Unlocking the Unstructured Data Treasure Trove

“Why are enterprises still clueless about unstructured data?”

Unlocking the Unstructured Data Treasure TroveThat’s the question asked by Reetika Fleming, writing at the HfS site. By clueless, Fleming points to an HfS study in which close to half of executives, 45%, believe that only a small percentage (0-25%) of their data is unstructured. She defines unstructured data as “digital pictures, videos, social media feeds, web content, handwriting and sketches, and voice memos.”

This aligns with a survey I helped conduct several years ago, which found executives to be generally unaware of how much or what kind of unstructured data they have flowing within their organizations. Close to half at the time, 45% reported their managers and professionals are aware, and 55% say there is little or no awareness, or they’re not sure of the level of awareness. It was significant that only 15% of respondents were able to report that there was a high degree of awareness of these data assets.

That still remains the case today, especially in an era of data flowing in from all corners of the enterprise – and all corners of the world, for that matter. The initiatives that matter to doing business in the months and years ahead – analytics, artificial intelligence, and robotic process automation – rely on the ability to leverage the volumes of unstructured data flowing through organizations.
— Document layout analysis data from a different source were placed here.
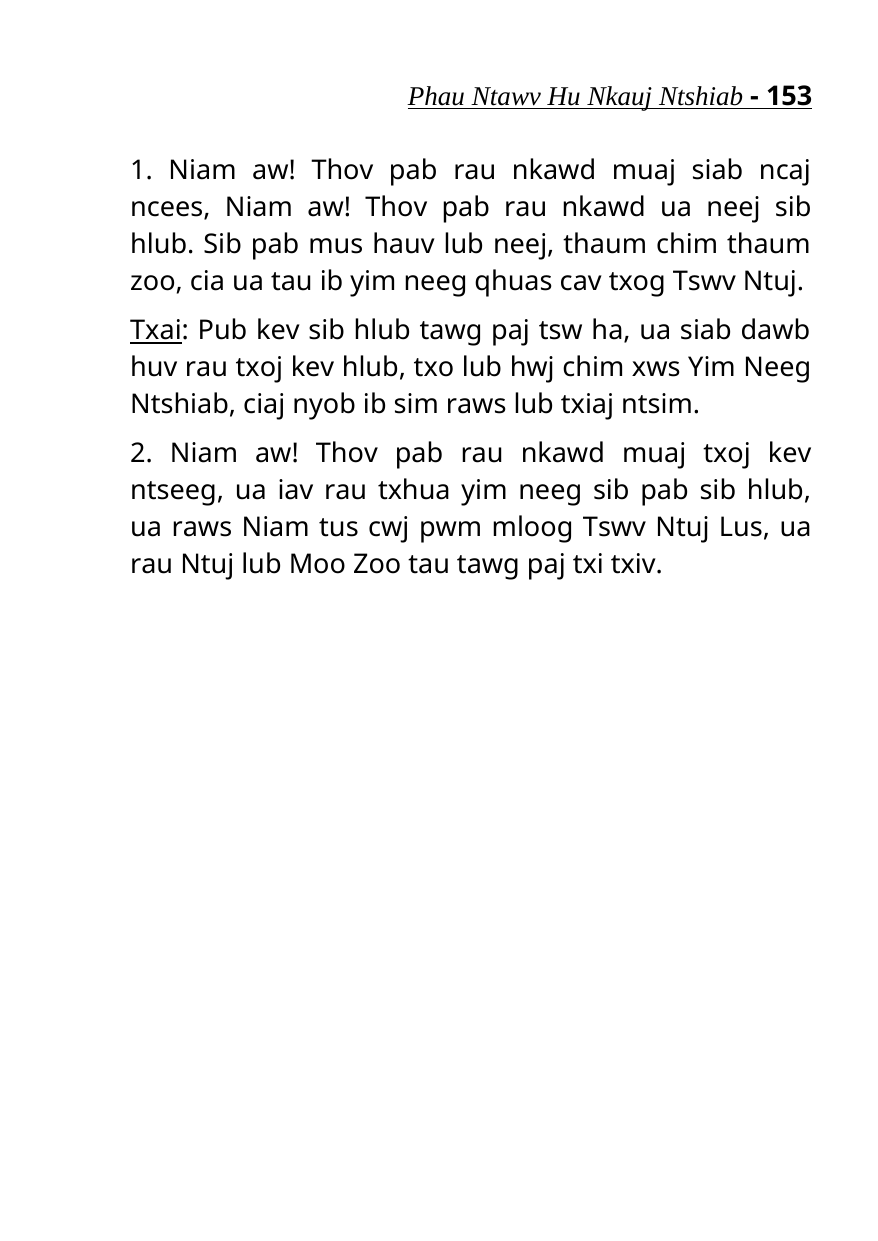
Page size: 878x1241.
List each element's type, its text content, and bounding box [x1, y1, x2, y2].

text 1. Niam aw! Thov pab rau nkawd muaj siab ncaj ncees, Niam aw! Thov pab rau nkawd ua neej sib hlub. Sib pab mus hauv lub neej, thaum chim thaum zoo, cia ua tau ib yim neeg qhuas cav txog Tswv Ntuj. [130, 151, 812, 298]
text 2. Niam aw! Thov pab rau nkawd muaj txoj kev ntseeg, ua iav rau txhua yim neeg sib pab sib hlub, ua raws Niam tus cwj pwm mloog Tswv Ntuj Lus, ua rau Ntuj lub Moo Zoo tau tawg paj txi txiv. [130, 434, 812, 581]
text Txai: Pub kev sib hlub tawg paj tsw ha, ua siab dawb huv rau txoj kev hlub, txo lub hwj chim xws Yim Neeg Ntshiab, ciaj nyob ib sim raws lub txiaj ntsim. [130, 311, 812, 421]
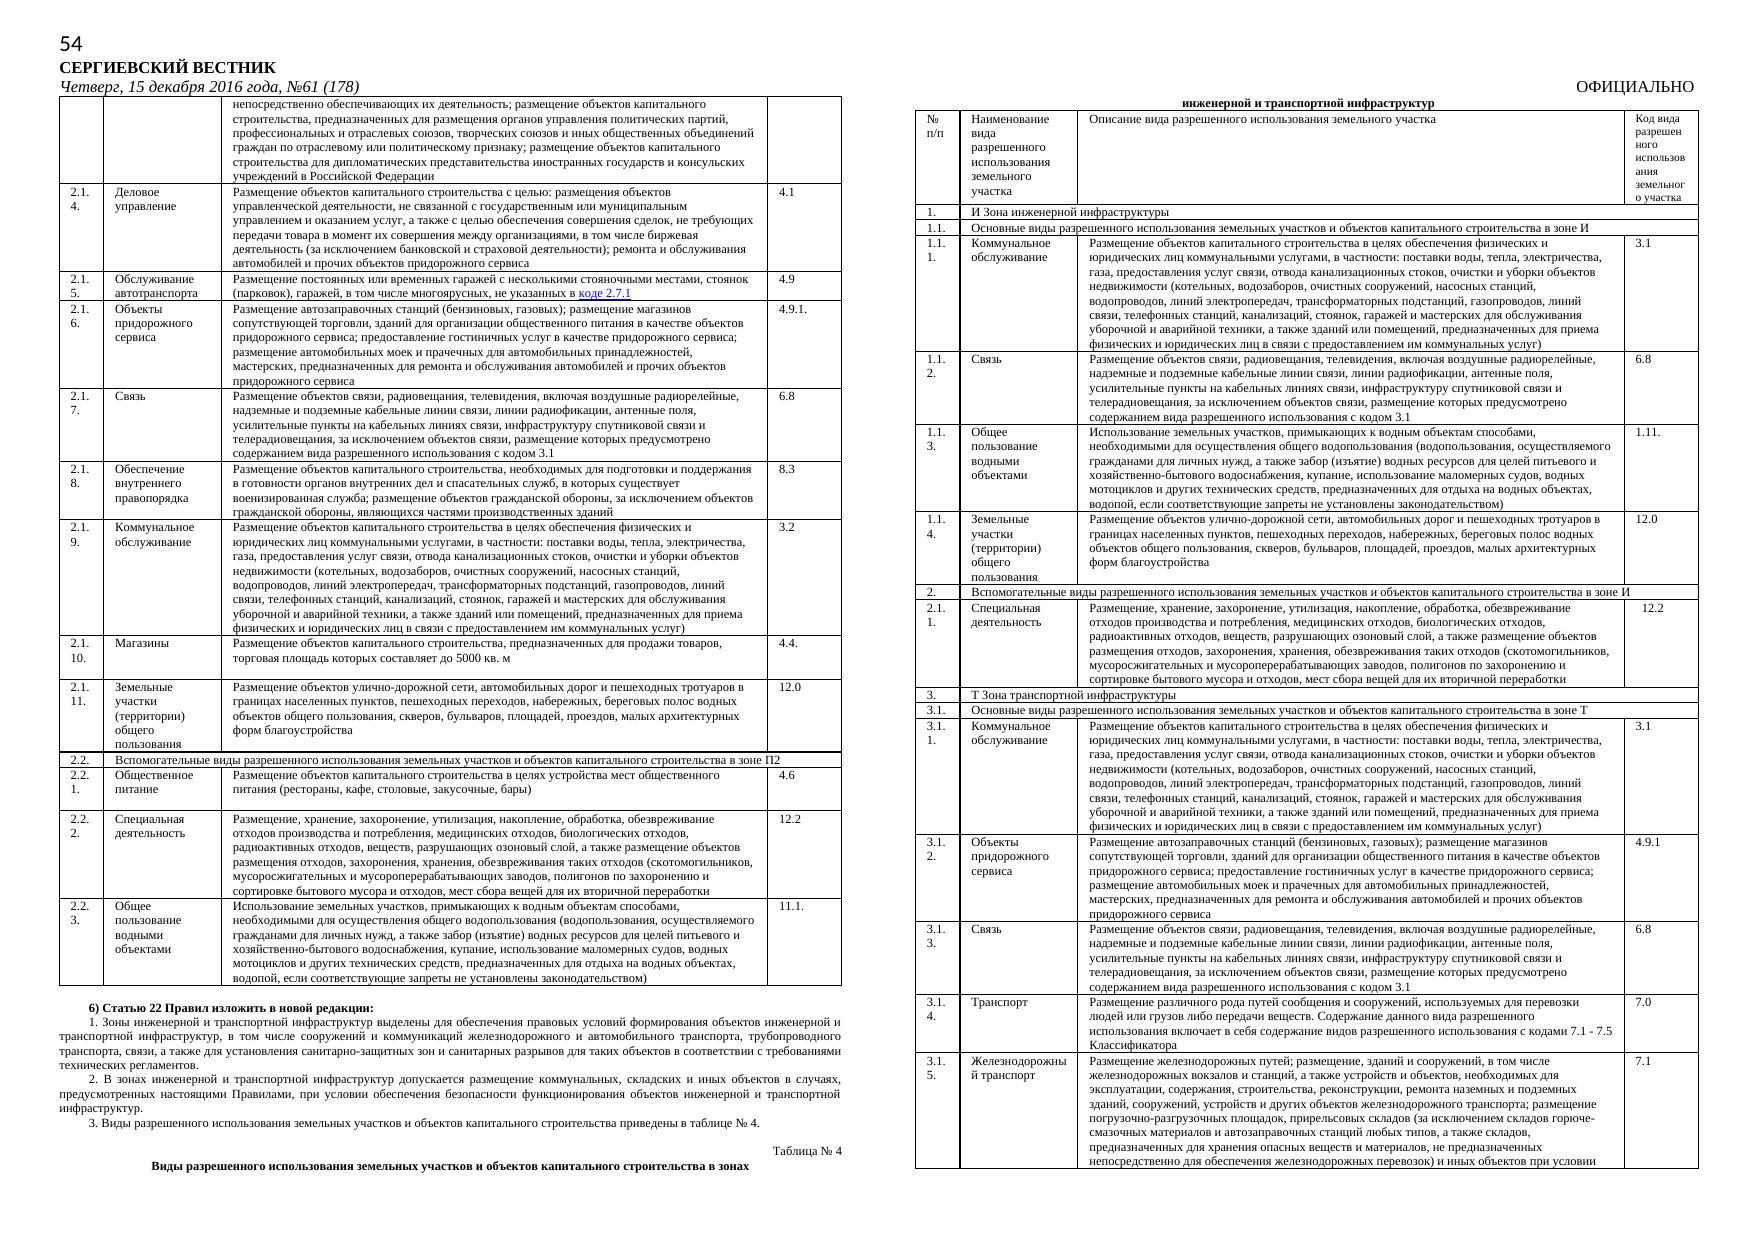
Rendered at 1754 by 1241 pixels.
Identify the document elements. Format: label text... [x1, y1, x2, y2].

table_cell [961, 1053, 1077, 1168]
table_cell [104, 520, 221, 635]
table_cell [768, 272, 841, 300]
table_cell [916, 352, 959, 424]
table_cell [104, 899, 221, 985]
text 6) Статью 22 Правил изложить в новой редакции: [59, 1000, 842, 1015]
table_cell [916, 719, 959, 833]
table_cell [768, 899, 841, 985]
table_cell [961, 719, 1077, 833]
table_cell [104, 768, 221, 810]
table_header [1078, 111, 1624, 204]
text 1. Зоны инженерной и транспортной инфраструктур выделены для обеспечения правовых условий формирования объектов инженерной и транспортной инфраструктур, в том числе сооружений и коммуникаций железнодорожного и автомобильного транспорта, трубопроводного транспорта, связи, а также для установления санитарно-защитных зон и санитарных разрывов для таких объектов в соответствии с требованиями технических регламентов. [59, 1015, 842, 1072]
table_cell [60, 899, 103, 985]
text 3. Виды разрешенного использования земельных участков и объектов капитального строительства приведены в таблице № 4. [59, 1115, 842, 1130]
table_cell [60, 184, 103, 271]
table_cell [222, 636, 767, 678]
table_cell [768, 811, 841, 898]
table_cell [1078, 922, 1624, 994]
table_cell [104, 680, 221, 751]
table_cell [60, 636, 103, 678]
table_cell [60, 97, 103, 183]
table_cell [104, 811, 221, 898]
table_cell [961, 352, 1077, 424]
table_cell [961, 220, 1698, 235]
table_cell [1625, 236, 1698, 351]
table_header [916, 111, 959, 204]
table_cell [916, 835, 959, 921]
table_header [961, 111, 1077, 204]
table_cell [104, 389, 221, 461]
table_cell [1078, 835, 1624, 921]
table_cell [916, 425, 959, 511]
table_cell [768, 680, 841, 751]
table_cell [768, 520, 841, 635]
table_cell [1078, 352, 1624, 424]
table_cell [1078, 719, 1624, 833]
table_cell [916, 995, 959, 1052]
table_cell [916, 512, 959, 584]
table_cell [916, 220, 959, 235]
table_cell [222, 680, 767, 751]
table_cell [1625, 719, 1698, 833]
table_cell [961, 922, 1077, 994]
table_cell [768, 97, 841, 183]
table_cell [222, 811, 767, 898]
text 2. В зонах инженерной и транспортной инфраструктур допускается размещение коммунальных, складских и иных объектов в случаях, предусмотренных настоящими Правилами, при условии обеспечения безопасности функционирования объектов инженерной и транспортной инфраструктур. [59, 1072, 842, 1115]
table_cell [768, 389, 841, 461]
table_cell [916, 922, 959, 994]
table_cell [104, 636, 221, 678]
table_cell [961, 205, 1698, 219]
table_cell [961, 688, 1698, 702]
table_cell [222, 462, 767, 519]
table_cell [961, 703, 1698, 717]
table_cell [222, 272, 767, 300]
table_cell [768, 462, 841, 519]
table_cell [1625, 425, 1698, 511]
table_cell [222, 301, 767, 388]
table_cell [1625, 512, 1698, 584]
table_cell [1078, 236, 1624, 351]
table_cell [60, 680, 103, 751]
text инженерной и транспортной инфраструктур [915, 96, 1698, 110]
“A surprising number of executives underestimate how much unstructured data their business generates or uses, which can ultimately impact the benefits,” Fleming writes. “Overcoming our manual, disjointed processes will require us to deal with unstructured data, and make it usable for our automation engines. When you start down the path of say, implementing a robotics tool, you realize, for example, how many handwritten scribbles your OCR tool can’t pick up, or non-standard forms, PDFs and images your processes involve today. You have to be able to recognize and use this unstructured data or risk your organization still having disjointed workflows and gaps going into the digital age.”

There are varying estimates of how much enterprise is unstructured, ranging as high as 80% of all data assets. This may or may not be the case, as, again, many executives just are not certain how much unstructured data they have under their roofs.

Here are ways to get a handle on the unstructured data assets that are available to today’s enterprises:

Develop an enterprise strategy that addresses unstructured data: “Organizations need to create their data strategy down to the process layer across functions, investigating the role of unstructured data, the extent to which it can be interpreted where it is most meaningful, or invest in ways to harness it down the road,” says Fleming.

Survey business users on their unstructured data usage. Find out what types of data are most important to their jobs, and how they currently use the data. What will make it easier for them to manage and analyze the data sources? Part of this process will also involve user education on the value of their unstructured data to the enterprise, there may not be awareness that certain documents are available or sharable.

Categorize data at the point of ingestion. To avoid losing sight of unstructured data assets, “the best time to add relevant metadata and structure to data is at the point of ingestion,” advises Courtney Wilson of CloudFactory. “This is often easier said than done. Many programs simply don’t provide a way to add categorization upon creation, and those that do are often woefully inaccurate meaning that human intervention and intuition are needed to complete the job.” (Note: Informatica provides tools for this purpose.) 

Merge your unstructured data strategy with a knowledge management strategy. Many organizations have developed or implemented knowledge management systems that capture and index much of the content that is moving through their networks. All too often, the knowledge management system is managed separately from the data infrastructure. There needs to be a convergence of these two domains.

Design systems and interfaces that capture and present insights based on unstructured data. Many of today’s business intelligence tools and dashboards are configured to provide insights based on relational data. The next generation of systems and dashboards need to be capable of incorporating unstructured data.